▶ **Quoted passage**
--- BEGIN ---

Considering the rationale you’ve laid out, I don’t have any complaints
about deprecating %{pyproject_build_lib}. I’m indifferent to the
possible addition of a setuptools-specific macro, assuming the
setuptools build directory is expected to stop changing frequently.
I tested the proposed replacements in a handful of packages that used
%{pyproject_build_lib} (python-asyncpg, python-cmake-build-extension,
python-cyipopt, and python-ezdxf). In python-cmake-build-extension, I
need to run test executables from the build directory (admittedly an
unusual situation), and removing %{pyproject_build_lib} actually
simplified the spec file, since I no longer needed to consider a
colon-separated list of *possible* build directories. The adjusted spec
files for these packages worked as expected on F37–F39.
On 3/8/23 06:09, Miro Hrončok wrote:
> Hello.
>
> The %{pyproject_build_lib} macro is a *provisional* macro from
> pyproject-rpm-macros.
>
> It was added to solve the problem of out-of-tree pip builds. From the
> pyproject-rpm-macros README:
>
> """
> Sometimes, it is desired to be able to import the just-built extension
> modules in the %build section, e.g. to build the documentation with
> Sphinx.
>
> %build
> %pyproject_wheel
> ... build the docs here ...
>
> With pure Python packages, it might be possible to set
> PYTHONPATH=${PWD} or PYTHONPATH=${PWD}/src. However, it is a bit more
> complicated with extension modules.
>
> The location of just-built modules might differ depending on Python
> version, architecture, pip version, etc. Hence, the macro
> %{pyproject_build_lib} exists to be used like this:
>
> %build
> %pyproject_wheel
> PYTHONPATH=%{pyproject_build_lib} ... build the docs here ...
> """
>
> When this macro was introduced, the built extension module lived in a
> folder like
>
/builddir/build/BUILD/%{name}-%{version}/.pyproject-builddir/pip-req-build-xxxxxxxx/build/lib.linux-x86_64-3.10,
> hence it made sense to include in the pyproject-rpm-macros and call it
> %pyproject_something.

--- END ---

▶ **Data**
--- BEGIN ---

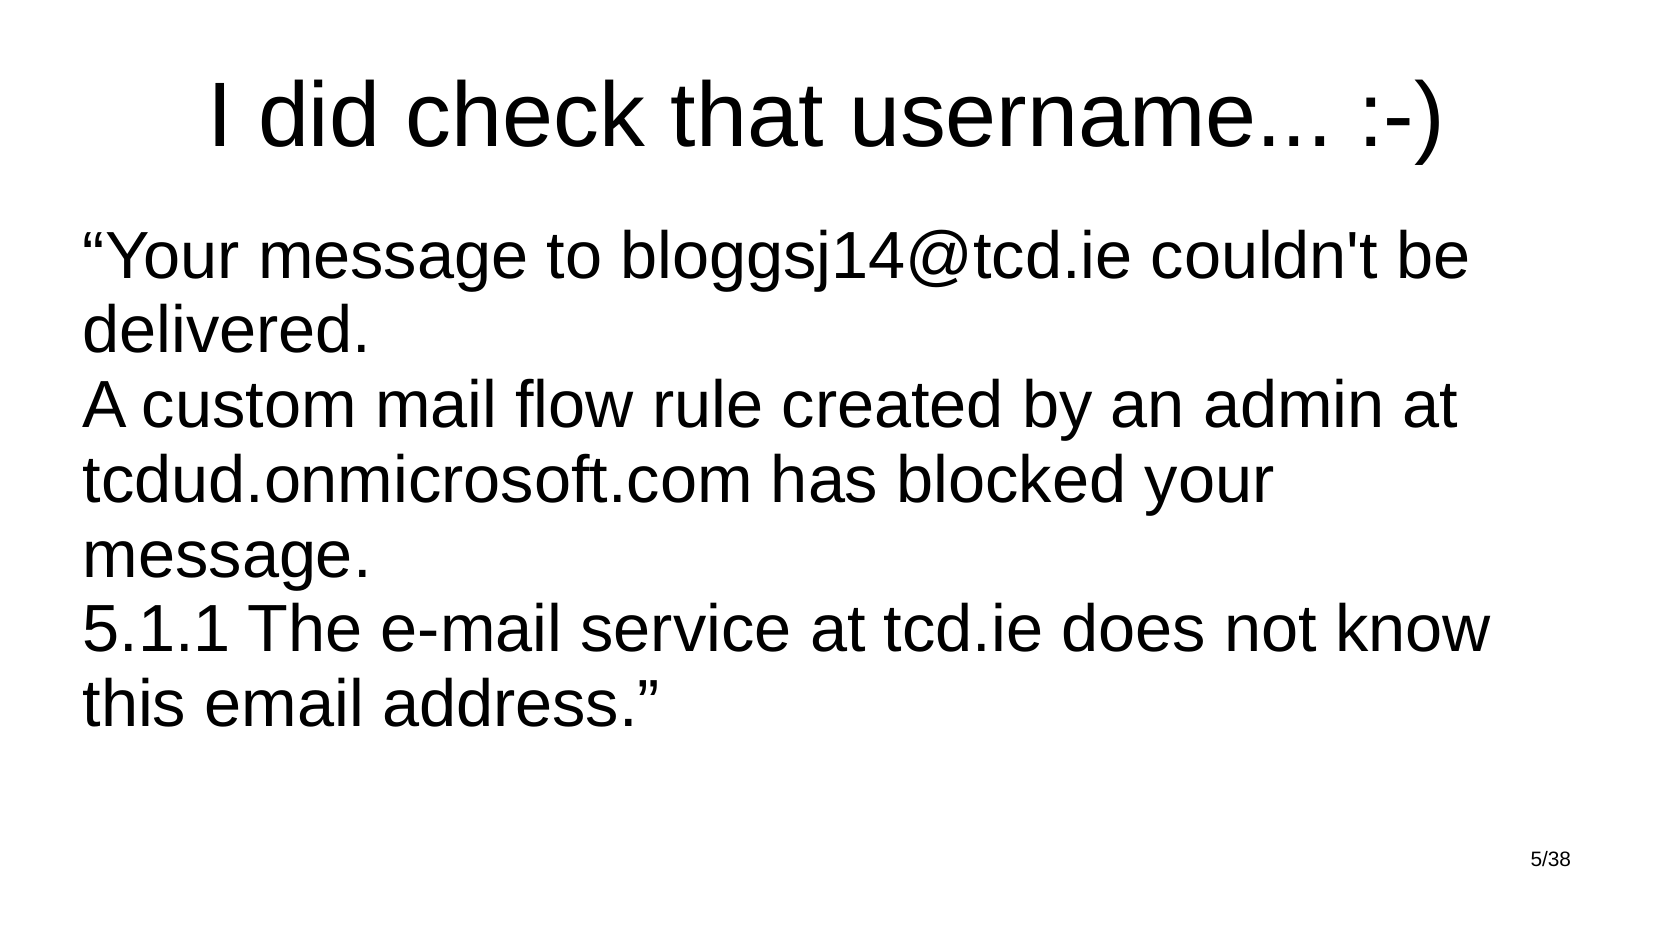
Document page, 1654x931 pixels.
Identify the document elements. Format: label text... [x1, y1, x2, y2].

--- END ---

Please answer these questions about the message on deprecating the macro:
1. Which four packages were the proposed replacements tested in?
2. On which releases did the adjusted spec files work as expected?
3. What problem was %{pyproject_build_lib} added to solve?

▶ **Solved problem**
1. python-asyncpg, python-cmake-build-extension, python-cyipopt, and python-ezdxf.
2. F37–F39.
3. The problem of out-of-tree pip builds.